Why it matters: Teachers and administrators are eager for guidelines to use AI — and how to quash misuse. But the field is moving so rapidly that governments have been loath to issue pronouncements.
Driving the news: The Center on Reinventing Public Education, a nonpartisan research center at Arizona State University, asked each of the 50 states and the District of Columbia to share their approach to AI guidance.
- Only California and Oregon offered official recommendations for the current school year.
- 11 states are currently developing guidance: Arizona, Connecticut, Maine, Mississippi, Nebraska, New York, Ohio, Pennsylvania, Virginia, Vermont and Washington.
- 21 said they didn't plan to offer guidance for the foreseeable future, and 17 didn't respond.
Zoom in: The California Department of Education suggests AI can enhance learning, while acknowledging potential ethics, bias, inaccuracy or data privacy risks.
- It outlines why and how California schools can utilize AI, including developing planning and workflow tools for teachers and personalized learning materials for students with varying abilities or language barriers.
- Students can also create and program AI themselves if schools incorporate "5 Big Ideas in AI" and computer science standards into their curriculum.

- **Apply what you read**:
[A] Restate everything in the passage on school AI guidance from "- 11 states" down to "or language barriers.", putting "guidelines" in place of "guidance".
[B] Carry the passage on school AI guidance further from the point where it stops.
The source records are not required for this work.

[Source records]

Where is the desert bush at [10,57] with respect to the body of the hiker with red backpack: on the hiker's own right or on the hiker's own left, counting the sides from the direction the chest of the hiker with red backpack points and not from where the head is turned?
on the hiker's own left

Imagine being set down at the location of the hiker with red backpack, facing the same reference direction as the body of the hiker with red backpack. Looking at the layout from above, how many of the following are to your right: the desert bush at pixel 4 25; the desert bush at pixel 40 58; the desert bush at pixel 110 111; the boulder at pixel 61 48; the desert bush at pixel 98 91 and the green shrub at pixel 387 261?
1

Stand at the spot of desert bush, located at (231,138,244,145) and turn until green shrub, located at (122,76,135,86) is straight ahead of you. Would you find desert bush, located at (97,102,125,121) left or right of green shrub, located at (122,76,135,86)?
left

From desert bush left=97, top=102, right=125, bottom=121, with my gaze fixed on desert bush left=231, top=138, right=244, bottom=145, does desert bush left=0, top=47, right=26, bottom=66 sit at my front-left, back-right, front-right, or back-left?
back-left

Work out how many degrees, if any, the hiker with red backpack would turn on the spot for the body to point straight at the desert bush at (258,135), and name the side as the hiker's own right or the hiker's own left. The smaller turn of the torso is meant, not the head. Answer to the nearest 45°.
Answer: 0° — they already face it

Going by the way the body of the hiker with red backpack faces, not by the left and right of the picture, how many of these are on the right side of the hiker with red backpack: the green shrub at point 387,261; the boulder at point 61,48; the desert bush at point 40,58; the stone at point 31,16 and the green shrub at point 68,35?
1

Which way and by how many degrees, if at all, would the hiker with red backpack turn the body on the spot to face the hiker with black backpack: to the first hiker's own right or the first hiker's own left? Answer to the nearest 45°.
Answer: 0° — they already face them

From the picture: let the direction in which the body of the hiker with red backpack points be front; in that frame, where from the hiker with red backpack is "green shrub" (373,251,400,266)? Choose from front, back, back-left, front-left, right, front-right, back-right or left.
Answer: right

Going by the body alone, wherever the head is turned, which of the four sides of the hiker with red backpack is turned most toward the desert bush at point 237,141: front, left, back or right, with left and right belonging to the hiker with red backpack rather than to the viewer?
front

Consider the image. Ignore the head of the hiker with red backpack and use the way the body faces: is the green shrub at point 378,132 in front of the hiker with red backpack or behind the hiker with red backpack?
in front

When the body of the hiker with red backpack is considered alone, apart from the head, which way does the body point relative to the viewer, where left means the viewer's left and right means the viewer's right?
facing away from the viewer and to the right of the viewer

- **Responses by task**:
[A]
- 11 states are currently developing guidelines: Arizona, Connecticut, Maine, Mississippi, Nebraska, New York, Ohio, Pennsylvania, Virginia, Vermont and Washington.
- 21 said they didn't plan to offer guidelines for the foreseeable future, and 17 didn't respond.
Zoom in: The California Department of Education suggests AI can enhance learning, while acknowledging potential ethics, bias, inaccuracy or data privacy risks.
- It outlines why and how California schools can utilize AI, including developing planning and workflow tools for teachers and personalized learning materials for students with varying abilities or language barriers.

[B]
- That could improve access to STEM fields for traditionally underrepresented groups and help students develop problem-solving and critical thinking skills, per the department.
Yes, but: The department also advised local education agencies to evaluate concerns and processes around security, data privacy and retention when implementing AI systems.
What we're watching: San Diego Unified School District did not provide any details about integrating AI into curriculums and local classrooms.
The bottom line: AI is developing faster than school districts — let alone industry and government — can establish training programs and rules — and while state guidelines may prove helpful, they're not likely to be the final word.
- "We are hearing from our superintendents that it is a huge, ongoing, and constantly evolving conversation," Noelle Ellerson Ng, associate executive director, advocacy and government for AASA, the School Superintendents Association, told Axios.